Generar una solicitud de firma de certificado (CSR) nunca será la parte más atractiva de tu trabajo, pero sí una de las más importantes. En el momento en que creas esa solicitud, decides si un certificado se ajustará a tu política de seguridad o si, por el contrario, se desviará de ella. Saber cuándo se necesita realmente una nueva CSR (para nuevos servicios, renovaciones de rotación de claves, actualizaciones de algoritmos, migraciones de CA, cargas de trabajo de DevOps y aprovisionamiento de dispositivos) significa que te anticipas al ciclo de vida en lugar de reaccionar ante él.

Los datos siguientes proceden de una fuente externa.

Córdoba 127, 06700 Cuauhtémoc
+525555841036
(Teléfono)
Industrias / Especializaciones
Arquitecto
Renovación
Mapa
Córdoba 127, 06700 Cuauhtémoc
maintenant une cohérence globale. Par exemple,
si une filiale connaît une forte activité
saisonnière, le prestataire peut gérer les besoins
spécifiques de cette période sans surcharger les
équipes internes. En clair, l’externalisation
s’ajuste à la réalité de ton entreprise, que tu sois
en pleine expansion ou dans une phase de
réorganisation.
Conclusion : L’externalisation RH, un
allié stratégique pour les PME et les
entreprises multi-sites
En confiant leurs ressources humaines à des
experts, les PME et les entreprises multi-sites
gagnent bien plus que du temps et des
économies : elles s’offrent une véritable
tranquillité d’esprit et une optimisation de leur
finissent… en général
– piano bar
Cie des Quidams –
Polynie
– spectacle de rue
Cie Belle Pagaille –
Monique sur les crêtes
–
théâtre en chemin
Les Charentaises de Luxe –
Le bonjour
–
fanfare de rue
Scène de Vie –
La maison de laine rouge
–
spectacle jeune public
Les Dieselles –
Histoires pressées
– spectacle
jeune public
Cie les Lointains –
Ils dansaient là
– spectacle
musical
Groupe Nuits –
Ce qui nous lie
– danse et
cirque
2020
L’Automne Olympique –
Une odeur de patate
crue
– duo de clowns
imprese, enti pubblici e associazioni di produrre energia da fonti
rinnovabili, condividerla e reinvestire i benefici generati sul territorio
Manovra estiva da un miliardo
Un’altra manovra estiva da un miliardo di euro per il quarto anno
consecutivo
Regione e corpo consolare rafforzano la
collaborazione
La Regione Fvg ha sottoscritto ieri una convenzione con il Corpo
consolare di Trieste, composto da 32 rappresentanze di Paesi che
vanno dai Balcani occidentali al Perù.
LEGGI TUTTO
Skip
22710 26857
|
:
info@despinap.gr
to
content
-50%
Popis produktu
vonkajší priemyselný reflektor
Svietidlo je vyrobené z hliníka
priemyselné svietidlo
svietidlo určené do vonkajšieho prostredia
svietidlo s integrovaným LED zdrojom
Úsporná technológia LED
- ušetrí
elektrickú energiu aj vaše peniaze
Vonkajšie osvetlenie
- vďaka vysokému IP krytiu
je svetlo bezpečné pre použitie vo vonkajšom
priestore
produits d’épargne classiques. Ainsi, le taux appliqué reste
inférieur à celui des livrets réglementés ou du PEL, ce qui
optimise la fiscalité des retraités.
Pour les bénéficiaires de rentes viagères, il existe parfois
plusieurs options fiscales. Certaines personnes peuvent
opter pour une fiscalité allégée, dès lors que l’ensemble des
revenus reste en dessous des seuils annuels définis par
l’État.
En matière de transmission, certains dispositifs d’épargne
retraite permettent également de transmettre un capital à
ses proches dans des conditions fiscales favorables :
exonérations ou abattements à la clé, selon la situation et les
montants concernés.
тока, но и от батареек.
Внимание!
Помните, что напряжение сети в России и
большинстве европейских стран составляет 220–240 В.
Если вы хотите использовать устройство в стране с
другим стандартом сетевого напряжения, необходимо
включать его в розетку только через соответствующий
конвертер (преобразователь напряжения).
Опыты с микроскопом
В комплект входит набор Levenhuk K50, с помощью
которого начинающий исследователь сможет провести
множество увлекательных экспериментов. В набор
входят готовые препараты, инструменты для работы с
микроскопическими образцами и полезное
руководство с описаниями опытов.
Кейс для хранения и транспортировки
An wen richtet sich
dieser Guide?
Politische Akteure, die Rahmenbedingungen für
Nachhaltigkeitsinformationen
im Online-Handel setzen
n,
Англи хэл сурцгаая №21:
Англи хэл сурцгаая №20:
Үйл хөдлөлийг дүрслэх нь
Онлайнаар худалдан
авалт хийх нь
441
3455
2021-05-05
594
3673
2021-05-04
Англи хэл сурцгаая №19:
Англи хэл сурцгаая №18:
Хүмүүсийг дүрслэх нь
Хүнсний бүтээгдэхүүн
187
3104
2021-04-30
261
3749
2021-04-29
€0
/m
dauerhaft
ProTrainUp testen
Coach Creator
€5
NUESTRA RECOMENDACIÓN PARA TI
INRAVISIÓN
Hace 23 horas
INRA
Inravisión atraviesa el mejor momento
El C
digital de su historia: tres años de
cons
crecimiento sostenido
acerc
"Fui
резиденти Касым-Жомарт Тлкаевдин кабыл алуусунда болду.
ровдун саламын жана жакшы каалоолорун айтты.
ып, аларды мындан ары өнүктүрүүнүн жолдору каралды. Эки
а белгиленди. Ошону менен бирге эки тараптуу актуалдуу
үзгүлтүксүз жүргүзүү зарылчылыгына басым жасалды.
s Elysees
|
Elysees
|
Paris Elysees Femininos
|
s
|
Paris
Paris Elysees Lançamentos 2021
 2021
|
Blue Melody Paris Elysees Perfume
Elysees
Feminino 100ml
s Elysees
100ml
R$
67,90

Las organizaciones que gestionan esto correctamente no son las que generan las solicitudes de firma de certificado (CSR) manualmente y esperan lo mejor. Son las que han convertido la generación de CSR en un proceso estandarizado, automatizado y basado en políticas, respaldado por un sólido sistema de almacenamiento de claves, plantillas consistentes y una visibilidad completa de cada certificado que poseen. A medida que la vida útil de los certificados se reduce y la migración a algoritmos post-cuánticos se acelera, esta disciplina cobra aún más valor. Trate la humilde CSR como el punto de control de políticas que realmente es, y el resto de la gestión de certificados se simplificará enormemente.